-- The data follows --
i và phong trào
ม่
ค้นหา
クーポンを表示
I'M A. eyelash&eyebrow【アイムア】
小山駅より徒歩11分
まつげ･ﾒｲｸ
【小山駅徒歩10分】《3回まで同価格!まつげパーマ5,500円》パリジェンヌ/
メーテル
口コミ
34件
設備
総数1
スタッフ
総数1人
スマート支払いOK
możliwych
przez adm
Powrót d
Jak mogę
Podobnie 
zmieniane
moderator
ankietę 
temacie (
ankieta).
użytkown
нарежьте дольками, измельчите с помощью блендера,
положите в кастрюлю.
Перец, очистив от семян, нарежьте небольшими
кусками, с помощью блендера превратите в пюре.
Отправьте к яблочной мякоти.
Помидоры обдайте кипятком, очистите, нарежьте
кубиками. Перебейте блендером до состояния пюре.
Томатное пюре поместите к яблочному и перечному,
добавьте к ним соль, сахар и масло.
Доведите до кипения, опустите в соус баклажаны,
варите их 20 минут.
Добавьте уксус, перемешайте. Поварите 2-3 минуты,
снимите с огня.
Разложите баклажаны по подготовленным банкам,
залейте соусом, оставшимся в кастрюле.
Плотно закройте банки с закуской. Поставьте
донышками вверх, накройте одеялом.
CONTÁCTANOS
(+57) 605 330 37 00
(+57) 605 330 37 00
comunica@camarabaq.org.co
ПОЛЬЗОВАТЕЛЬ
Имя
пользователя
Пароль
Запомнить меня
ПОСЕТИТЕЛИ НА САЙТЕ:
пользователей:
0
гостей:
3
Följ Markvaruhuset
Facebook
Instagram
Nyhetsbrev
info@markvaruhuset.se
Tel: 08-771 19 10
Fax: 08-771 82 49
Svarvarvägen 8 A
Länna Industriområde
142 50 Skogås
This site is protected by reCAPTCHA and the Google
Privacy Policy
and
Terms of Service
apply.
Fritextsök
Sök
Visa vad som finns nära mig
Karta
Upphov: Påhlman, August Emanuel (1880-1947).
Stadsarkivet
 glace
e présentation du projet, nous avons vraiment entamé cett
-- The data concluded --
-- The data follows --
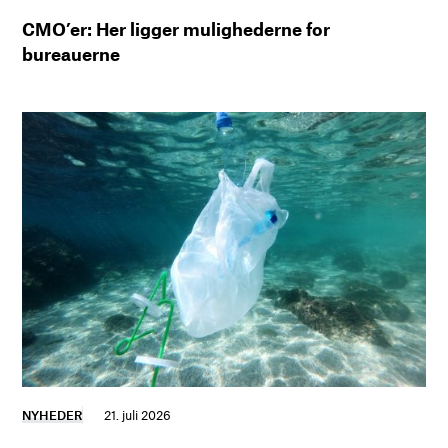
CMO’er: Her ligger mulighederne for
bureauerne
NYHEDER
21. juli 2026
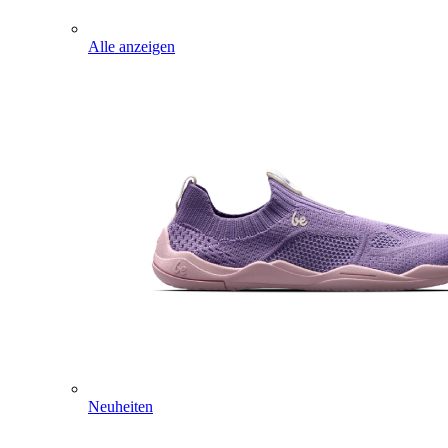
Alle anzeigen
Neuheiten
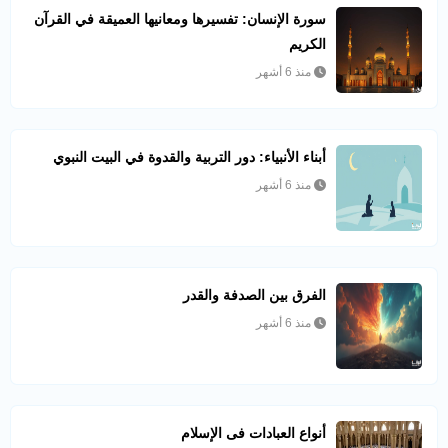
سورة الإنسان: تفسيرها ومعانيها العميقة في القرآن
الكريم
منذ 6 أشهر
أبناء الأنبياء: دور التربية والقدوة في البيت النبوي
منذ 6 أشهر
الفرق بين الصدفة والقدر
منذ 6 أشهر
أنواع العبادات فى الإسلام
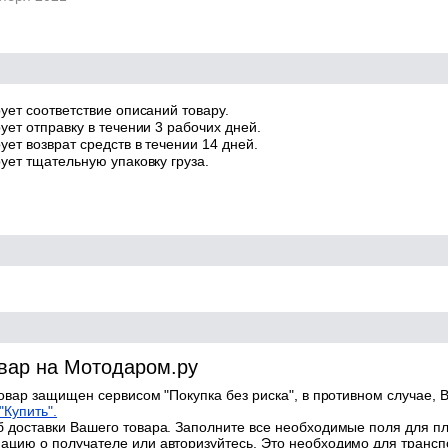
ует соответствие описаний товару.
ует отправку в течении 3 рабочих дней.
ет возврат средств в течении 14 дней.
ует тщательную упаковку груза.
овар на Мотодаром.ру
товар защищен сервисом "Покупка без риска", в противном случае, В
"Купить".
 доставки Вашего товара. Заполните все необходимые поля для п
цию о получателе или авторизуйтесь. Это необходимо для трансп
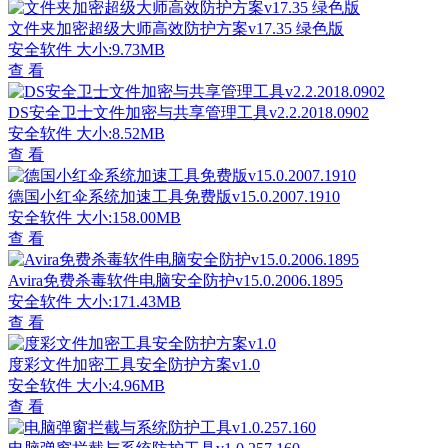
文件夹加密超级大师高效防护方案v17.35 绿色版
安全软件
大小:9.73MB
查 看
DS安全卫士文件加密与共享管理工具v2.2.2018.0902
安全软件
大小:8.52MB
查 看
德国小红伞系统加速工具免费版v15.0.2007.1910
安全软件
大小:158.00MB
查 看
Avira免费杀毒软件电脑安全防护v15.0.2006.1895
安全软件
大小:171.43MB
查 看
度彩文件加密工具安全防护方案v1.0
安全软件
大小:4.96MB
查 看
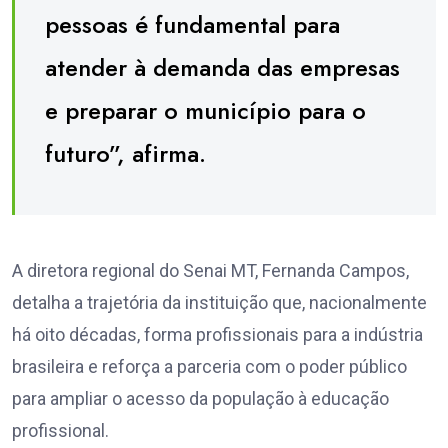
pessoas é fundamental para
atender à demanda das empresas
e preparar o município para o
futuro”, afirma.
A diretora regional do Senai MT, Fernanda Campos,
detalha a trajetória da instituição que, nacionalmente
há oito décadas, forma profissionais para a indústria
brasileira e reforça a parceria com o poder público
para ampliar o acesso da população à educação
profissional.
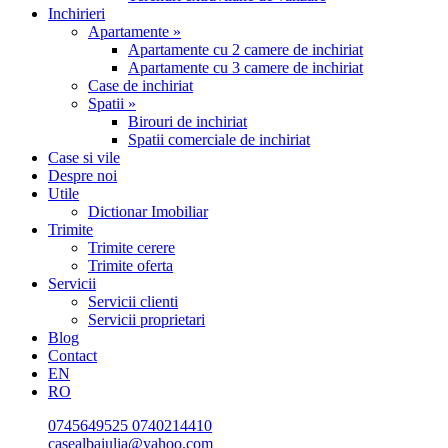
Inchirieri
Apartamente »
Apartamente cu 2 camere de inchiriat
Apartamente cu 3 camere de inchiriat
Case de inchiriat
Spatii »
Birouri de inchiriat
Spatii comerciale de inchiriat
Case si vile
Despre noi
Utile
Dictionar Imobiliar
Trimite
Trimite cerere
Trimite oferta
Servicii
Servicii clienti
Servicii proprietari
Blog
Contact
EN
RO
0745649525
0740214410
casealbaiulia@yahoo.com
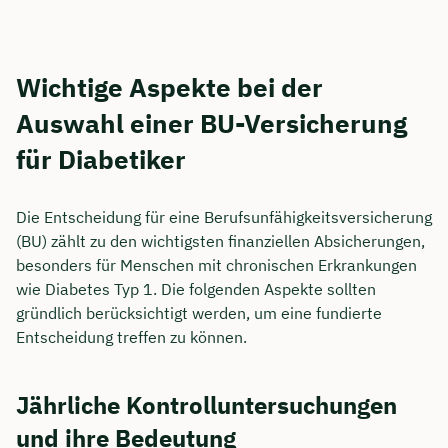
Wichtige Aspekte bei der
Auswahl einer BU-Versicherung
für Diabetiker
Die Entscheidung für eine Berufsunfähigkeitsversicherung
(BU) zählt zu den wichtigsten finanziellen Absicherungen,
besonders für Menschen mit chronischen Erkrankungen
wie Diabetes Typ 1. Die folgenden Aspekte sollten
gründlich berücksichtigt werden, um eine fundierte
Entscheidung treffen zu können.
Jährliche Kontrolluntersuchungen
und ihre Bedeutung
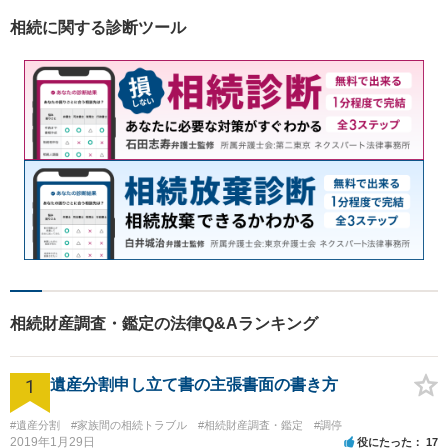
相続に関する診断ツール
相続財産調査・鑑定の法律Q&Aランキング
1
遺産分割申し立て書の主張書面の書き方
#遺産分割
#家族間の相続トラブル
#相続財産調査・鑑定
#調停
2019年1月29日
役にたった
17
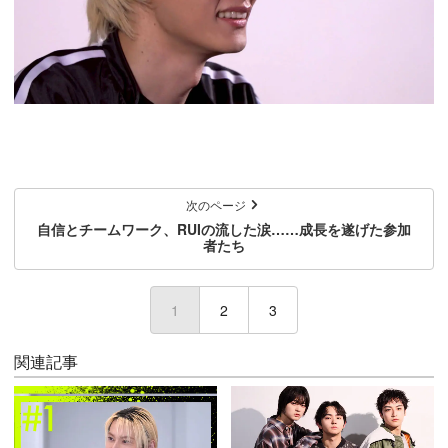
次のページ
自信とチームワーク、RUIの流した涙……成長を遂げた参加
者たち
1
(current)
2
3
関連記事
-- The data concluded --
**Exercise directions:** Rewrite the material from the line containing "pessoas é fundamental para" through the line containing "profissional.", replacing "oito décadas" with "sete décadas" and leaving everything else unchanged.

**Task result:**
pessoas é fundamental para
atender à demanda das empresas
e preparar o município para o
futuro”, afirma.
A diretora regional do Senai MT, Fernanda Campos,
detalha a trajetória da instituição que, nacionalmente
há sete décadas, forma profissionais para a indústria
brasileira e reforça a parceria com o poder público
para ampliar o acesso da população à educação
profissional.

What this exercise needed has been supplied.